— start of Page excerpt —

The age of Australopithecus
Australopithecus was an early ancestor of modern humans, was much smaller than us, and walked upright, but was probably unable to make tools.
South Africa, and the Cradle of Humankind in particular, is extremely rich in Australopithecus fossils, which are rare in the world as a whole.
Professor Raymond Dart of the University of the Witwatersrand identified the first Australopithecus fossil at Taung, in what is now the North West Province of South Africa, in 1924. He gave the fossil, the Taung Child, the species name Australopithecus africanus, which means “southern ape of Africa”.
But Australopithecus africanus was not an ape at all. It was an upright-walking hominid with human-like teeth and hands and some ape-like features, such as a small brain, flattened nose and forward-projecting jaws.
Many fossils of Australopithecus have since been recovered from Sterkfontein and the Makapans Valley in South Africa, and from sites in East Africa.
The Cradle of Humankind is renowned for its Australopithecus africanus specimens, which lived between 3-million and 2-million years ago. The first adult fossil of this hominid (TM 1511), was found at Sterkfontein by Dr Robert Broom in 1936. A well-known example is “Mrs Ples” (Sts 5), which was discovered by Broom and John Robinson in 1947.

— end of Page excerpt —
— start of Data section —

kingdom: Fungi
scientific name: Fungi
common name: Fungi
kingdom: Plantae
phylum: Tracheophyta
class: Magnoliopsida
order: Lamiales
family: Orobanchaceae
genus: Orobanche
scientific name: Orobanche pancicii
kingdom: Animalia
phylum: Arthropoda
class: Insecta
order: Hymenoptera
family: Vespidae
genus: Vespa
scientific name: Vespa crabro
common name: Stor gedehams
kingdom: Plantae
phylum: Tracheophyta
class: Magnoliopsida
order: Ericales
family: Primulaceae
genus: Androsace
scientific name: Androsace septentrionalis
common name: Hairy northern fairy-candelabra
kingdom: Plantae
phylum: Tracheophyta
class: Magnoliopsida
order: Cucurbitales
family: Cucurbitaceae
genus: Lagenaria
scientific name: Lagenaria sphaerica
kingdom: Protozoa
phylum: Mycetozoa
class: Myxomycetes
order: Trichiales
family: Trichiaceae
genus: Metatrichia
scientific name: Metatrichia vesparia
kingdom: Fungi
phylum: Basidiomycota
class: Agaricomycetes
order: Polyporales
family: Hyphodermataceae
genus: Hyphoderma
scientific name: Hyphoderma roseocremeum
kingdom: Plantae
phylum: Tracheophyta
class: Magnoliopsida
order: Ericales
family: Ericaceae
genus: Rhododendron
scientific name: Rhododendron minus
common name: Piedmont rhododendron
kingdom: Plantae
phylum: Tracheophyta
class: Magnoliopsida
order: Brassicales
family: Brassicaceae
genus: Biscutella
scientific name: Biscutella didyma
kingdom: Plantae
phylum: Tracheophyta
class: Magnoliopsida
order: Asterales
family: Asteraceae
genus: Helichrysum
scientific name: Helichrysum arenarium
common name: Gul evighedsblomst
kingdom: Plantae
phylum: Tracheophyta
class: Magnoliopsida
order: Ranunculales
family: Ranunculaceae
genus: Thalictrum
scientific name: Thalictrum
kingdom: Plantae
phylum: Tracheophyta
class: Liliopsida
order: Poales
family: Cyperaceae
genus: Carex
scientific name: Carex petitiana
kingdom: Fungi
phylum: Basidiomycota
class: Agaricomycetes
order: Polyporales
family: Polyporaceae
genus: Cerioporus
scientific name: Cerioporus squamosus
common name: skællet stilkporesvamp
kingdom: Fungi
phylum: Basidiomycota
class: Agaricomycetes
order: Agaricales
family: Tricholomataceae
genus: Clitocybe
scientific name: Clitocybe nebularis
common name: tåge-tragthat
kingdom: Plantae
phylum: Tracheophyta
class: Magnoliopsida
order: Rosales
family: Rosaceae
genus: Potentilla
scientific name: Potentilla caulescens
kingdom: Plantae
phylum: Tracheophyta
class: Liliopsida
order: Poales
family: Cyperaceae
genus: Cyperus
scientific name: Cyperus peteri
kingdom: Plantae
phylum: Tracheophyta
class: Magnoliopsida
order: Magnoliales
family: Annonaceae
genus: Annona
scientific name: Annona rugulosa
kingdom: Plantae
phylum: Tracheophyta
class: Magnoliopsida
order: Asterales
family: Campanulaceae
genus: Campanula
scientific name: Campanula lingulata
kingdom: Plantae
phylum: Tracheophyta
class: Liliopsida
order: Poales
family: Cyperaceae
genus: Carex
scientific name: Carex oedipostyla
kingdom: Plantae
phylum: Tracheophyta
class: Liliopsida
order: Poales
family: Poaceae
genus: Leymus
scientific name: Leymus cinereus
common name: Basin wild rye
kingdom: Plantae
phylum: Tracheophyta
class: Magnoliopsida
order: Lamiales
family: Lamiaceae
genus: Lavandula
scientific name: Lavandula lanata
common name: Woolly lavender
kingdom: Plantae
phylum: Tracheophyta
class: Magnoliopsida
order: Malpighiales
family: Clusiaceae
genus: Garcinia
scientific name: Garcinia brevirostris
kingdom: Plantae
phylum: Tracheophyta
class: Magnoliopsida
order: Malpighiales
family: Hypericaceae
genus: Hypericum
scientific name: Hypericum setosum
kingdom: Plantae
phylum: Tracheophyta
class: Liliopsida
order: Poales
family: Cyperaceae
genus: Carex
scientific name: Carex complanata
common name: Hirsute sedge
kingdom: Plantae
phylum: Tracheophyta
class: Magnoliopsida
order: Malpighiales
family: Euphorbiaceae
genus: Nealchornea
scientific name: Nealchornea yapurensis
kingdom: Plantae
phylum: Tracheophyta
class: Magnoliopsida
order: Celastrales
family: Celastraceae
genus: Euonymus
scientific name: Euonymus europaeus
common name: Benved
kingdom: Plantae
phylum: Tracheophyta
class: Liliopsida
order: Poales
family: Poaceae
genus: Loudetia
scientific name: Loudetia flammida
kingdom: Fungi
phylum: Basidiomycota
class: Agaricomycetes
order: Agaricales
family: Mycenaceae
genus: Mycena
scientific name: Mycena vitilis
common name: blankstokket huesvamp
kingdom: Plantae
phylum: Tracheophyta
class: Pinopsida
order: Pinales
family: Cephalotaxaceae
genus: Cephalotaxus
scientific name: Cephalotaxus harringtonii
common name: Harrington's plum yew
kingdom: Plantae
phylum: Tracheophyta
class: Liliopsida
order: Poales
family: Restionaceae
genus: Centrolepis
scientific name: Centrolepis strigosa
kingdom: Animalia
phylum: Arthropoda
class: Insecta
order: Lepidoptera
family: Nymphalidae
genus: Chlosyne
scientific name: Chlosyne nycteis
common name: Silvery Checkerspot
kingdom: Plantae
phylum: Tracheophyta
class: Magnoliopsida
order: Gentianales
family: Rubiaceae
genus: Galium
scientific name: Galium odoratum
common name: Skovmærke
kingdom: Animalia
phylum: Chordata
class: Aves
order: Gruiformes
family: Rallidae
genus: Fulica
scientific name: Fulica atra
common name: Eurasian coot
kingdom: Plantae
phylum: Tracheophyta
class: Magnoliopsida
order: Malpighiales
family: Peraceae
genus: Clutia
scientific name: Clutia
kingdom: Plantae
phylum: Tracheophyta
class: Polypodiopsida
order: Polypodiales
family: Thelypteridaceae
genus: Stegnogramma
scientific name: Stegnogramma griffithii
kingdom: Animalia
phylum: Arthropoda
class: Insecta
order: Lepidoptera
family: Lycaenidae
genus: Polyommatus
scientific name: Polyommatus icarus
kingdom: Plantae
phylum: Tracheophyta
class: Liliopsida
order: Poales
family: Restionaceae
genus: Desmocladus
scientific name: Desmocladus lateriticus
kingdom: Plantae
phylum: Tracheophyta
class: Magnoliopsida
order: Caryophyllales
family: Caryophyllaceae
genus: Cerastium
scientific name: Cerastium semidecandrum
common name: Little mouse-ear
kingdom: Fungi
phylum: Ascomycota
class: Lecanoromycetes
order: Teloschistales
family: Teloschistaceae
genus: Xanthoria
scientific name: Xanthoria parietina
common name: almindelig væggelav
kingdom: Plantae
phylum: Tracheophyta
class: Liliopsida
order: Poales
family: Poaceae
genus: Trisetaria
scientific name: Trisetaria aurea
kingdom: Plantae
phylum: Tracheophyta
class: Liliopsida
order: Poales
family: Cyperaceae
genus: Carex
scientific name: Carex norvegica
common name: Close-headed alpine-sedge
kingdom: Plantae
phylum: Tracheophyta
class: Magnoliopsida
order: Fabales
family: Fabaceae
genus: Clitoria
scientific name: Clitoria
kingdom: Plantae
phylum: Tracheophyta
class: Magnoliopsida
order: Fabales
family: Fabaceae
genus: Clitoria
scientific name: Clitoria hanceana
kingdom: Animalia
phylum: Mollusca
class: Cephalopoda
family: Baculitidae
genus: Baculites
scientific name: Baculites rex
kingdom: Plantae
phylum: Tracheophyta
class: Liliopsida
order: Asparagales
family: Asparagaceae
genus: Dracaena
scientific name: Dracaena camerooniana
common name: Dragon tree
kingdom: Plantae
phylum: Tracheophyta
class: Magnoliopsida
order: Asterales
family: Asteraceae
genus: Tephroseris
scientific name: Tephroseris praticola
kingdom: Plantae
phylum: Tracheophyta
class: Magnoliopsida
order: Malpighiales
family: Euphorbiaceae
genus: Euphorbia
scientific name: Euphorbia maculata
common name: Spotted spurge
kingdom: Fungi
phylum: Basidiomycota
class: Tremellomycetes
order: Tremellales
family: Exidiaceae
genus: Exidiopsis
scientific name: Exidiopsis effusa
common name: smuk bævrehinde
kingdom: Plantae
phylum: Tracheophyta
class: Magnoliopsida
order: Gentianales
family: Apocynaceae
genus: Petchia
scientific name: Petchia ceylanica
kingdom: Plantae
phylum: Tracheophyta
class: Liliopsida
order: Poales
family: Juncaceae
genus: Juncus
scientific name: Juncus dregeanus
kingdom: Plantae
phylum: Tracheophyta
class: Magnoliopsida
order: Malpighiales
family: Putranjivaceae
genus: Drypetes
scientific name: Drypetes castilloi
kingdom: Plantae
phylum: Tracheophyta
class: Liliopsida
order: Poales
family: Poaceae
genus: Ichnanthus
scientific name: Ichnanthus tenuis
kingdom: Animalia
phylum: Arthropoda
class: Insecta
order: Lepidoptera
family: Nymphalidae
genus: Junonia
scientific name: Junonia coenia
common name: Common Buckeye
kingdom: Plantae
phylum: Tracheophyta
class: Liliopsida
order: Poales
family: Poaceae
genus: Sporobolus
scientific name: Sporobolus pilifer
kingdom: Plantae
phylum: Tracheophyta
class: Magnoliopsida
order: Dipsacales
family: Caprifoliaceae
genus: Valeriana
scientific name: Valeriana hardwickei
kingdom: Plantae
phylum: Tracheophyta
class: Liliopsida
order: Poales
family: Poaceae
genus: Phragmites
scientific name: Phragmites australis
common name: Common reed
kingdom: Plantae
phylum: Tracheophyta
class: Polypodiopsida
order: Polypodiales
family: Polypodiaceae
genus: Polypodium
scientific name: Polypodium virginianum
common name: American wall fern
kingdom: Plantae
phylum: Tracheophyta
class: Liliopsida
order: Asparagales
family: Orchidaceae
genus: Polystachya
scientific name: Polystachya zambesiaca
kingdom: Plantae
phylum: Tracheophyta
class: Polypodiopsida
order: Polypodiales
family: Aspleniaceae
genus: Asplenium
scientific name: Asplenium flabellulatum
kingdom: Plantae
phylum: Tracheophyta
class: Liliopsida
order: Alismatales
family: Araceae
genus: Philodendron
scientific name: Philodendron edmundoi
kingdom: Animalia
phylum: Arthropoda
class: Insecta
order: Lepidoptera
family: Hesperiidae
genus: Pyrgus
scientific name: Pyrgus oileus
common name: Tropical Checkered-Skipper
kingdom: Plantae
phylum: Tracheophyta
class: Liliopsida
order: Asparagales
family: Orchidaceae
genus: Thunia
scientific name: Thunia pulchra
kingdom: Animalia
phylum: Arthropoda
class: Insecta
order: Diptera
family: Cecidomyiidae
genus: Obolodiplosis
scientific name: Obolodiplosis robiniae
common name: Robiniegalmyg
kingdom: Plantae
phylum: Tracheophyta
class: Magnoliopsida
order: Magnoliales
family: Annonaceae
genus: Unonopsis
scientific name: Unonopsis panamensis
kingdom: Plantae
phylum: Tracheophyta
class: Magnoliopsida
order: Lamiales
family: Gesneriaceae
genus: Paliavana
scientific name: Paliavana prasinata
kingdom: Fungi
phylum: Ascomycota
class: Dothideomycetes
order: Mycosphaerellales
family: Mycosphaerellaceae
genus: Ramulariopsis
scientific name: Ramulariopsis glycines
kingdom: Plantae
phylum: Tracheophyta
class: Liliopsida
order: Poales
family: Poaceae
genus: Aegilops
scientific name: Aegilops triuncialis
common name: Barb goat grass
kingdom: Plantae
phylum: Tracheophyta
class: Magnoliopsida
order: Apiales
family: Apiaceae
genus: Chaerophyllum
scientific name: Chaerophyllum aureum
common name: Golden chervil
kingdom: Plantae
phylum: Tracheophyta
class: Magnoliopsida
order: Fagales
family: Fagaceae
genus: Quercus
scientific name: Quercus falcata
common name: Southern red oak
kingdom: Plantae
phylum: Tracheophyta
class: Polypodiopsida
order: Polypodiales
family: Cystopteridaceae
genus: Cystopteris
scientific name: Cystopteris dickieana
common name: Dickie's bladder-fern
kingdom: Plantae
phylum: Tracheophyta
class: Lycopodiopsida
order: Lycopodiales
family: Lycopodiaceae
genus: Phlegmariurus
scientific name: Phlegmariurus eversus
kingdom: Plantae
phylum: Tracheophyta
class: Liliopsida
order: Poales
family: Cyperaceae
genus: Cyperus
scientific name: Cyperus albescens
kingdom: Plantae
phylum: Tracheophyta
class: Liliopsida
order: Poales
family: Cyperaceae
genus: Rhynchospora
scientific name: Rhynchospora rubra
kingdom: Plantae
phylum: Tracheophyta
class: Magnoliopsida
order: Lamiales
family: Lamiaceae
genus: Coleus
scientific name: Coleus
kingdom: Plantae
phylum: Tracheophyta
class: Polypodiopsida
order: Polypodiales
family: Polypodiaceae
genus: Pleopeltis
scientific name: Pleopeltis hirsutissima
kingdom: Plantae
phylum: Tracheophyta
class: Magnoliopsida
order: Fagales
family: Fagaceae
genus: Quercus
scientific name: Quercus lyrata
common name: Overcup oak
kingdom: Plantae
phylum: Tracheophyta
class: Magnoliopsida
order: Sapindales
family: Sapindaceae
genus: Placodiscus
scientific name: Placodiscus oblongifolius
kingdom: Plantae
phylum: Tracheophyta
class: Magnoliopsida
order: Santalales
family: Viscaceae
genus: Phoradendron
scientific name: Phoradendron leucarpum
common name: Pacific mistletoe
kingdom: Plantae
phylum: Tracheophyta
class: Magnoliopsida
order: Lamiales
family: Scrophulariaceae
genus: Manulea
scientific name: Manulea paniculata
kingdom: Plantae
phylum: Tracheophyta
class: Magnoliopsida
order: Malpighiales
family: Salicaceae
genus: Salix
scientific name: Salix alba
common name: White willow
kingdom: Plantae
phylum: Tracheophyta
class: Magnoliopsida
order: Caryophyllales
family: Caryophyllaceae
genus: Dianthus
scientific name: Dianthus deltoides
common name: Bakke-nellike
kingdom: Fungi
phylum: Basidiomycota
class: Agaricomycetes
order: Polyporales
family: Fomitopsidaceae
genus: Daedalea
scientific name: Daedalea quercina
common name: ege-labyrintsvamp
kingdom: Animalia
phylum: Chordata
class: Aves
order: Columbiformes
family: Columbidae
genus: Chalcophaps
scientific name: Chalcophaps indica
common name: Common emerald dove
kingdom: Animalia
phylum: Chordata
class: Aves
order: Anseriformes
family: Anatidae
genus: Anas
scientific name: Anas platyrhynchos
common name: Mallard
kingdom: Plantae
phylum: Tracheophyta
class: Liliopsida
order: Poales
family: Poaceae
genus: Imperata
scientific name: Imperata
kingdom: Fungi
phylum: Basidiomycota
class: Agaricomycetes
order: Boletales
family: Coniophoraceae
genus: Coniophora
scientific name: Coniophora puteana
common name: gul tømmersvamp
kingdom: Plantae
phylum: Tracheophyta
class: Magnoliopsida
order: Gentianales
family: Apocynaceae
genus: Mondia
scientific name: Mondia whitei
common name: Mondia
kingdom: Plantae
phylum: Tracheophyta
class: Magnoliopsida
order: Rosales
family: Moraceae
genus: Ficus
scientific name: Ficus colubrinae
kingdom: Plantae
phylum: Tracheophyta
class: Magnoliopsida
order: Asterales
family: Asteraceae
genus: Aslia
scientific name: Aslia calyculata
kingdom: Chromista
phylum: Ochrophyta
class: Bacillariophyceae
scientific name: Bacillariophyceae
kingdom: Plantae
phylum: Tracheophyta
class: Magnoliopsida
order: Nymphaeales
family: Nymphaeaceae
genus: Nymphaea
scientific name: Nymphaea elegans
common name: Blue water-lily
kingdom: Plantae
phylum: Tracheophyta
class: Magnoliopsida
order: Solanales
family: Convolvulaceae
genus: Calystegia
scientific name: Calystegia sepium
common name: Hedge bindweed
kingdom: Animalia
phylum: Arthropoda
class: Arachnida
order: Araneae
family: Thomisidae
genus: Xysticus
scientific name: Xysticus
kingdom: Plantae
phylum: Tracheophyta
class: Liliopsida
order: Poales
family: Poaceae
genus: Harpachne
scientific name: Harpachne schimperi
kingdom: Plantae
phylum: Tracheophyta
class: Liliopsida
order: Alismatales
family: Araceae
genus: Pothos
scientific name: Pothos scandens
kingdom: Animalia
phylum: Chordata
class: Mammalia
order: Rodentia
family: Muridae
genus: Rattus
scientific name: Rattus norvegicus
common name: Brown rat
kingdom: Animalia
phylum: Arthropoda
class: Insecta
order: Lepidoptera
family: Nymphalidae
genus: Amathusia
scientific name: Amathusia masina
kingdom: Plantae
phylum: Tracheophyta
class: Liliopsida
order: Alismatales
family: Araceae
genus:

— end of Data section —

• _Instruction_:
Answer these questions from the Australopithecus text:
1. What was Australopithecus probably unable to do?
2. Who identified the first Australopithecus fossil, and in what year?
3. Who discovered "Mrs Ples", and in what year?

• _Response to the exercise_:
1. It was probably unable to make tools.
2. Professor Raymond Dart of the University of the Witwatersrand identified it in 1924.
3. Dr Robert Broom and John Robinson discovered it in 1947.